Court Opinion

ID: 5628811
Source: CourtListenerOpinion
Date Created: 2022-01-11 05:10:20.925135+00
Date Added: 2024-06-11T08:37:43.322217
License: Public Domain

Townsend, J.
The punishment for larceny of a hog is fixed by statute at “not less than two nor more than four years.” Code, §§ 26-2611, 26-2609. Code § 59-805 provides that, at the trial of every offense which may subject the defendant to “death or imprisonment in the penitentiary for not less than four years,” the defendant may peremptorily challenge twenty jurors from those impaneled to try him. The term “not less than” four years in Code § 59-805 includes the amount of exactly four years. Worth v. Peck, 7 Pa. (7 Barr) 268, 272; In re Gregg’s Estate (Pa.) 62 Atl. 856, 857; O’Day v. People, 114 Colo. 373 (166 Pac. 2d, 789). Further, the term “not more than four years” in Code § 26-2609 means “not exceeding four years,” and includes the amount of exactly four years. State v.

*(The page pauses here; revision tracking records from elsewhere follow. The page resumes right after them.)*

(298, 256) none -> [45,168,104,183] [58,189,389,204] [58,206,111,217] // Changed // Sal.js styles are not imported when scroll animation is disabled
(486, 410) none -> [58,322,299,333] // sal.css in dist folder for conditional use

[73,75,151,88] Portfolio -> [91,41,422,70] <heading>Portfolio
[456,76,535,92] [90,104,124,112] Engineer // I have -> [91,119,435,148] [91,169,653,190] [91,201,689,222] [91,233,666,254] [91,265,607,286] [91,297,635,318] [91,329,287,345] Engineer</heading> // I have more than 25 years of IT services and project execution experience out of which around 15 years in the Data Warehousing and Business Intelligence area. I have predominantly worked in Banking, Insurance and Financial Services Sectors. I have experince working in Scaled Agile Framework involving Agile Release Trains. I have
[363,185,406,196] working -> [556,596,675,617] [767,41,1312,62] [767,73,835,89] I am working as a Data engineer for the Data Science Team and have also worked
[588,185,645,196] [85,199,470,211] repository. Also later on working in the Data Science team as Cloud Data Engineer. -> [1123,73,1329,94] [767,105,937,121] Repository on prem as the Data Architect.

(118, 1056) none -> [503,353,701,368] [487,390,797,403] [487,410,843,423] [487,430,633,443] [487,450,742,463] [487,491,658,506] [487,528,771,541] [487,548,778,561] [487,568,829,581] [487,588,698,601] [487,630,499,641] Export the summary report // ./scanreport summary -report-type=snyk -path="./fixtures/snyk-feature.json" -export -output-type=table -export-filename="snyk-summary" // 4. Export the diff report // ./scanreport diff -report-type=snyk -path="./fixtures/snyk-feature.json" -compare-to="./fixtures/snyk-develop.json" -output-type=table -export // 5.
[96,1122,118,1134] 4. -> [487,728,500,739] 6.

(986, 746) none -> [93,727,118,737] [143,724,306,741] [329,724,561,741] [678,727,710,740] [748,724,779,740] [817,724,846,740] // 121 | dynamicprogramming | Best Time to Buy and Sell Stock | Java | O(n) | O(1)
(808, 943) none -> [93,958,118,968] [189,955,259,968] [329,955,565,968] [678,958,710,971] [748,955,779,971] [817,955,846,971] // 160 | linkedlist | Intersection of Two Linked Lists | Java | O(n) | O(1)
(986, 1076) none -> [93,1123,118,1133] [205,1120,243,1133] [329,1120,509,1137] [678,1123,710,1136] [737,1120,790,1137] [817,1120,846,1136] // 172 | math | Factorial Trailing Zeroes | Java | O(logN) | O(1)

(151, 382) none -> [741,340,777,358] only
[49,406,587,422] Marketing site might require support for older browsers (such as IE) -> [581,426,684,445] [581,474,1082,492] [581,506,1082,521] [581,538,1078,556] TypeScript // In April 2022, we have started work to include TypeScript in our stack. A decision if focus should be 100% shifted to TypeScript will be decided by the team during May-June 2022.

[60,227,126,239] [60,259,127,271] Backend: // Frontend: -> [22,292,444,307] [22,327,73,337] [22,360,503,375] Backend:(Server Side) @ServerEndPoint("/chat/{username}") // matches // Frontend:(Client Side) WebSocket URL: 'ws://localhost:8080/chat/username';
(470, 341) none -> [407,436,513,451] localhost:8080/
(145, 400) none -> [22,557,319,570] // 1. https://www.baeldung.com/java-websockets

Vashon, 123 Me. 412 (123 Atl. 511); Pickett v. Smith, 95 Ga. 757 (1) (22 S. E. 669). On the trial of each of these cases a punishment of exactly four years might have been inflicted, and as such sentence is included within the terms of Code § 59-805, supra, the trial court erred in allowing the defendants no more than 12 peremptory challenges.

Judgments reversed.

Gardner, P.J., and Carlisle, J., concur.

Smith & Smith, for plaintiff in error in case No. 34073.
J. B. Walker, Solicitor-General, Kopp & Peavy, contra. Herbert W. Wilson, Leon A. Wilson II, for plaintiff in error in case No. 34074.
J. B. Walker, Solicitor-General, Kopp & Peavy, contra.